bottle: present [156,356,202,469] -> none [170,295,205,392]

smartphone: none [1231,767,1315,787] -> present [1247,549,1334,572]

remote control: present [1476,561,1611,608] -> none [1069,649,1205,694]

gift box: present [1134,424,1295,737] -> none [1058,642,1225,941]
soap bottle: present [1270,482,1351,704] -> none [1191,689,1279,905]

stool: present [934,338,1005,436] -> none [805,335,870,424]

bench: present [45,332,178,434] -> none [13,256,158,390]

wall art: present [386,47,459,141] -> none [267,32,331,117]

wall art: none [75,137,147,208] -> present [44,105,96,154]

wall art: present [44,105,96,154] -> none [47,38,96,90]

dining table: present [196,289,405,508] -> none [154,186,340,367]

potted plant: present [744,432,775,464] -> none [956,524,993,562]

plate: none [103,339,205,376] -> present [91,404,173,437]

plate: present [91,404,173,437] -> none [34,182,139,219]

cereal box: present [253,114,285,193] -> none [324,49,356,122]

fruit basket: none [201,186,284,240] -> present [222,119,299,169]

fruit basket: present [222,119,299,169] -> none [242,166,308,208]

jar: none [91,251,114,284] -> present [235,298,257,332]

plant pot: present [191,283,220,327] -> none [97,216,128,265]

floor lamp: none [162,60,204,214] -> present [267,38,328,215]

TO-DO ITEM: Write down exactly the line with "plate: present [91,404,173,437]", then each line after it through the end of the data.

SOLUTION BELOW:
plate: present [91,404,173,437] -> none [34,182,139,219]

cereal box: present [253,114,285,193] -> none [324,49,356,122]

fruit basket: none [201,186,284,240] -> present [222,119,299,169]

fruit basket: present [222,119,299,169] -> none [242,166,308,208]

jar: none [91,251,114,284] -> present [235,298,257,332]

plant pot: present [191,283,220,327] -> none [97,216,128,265]

floor lamp: none [162,60,204,214] -> present [267,38,328,215]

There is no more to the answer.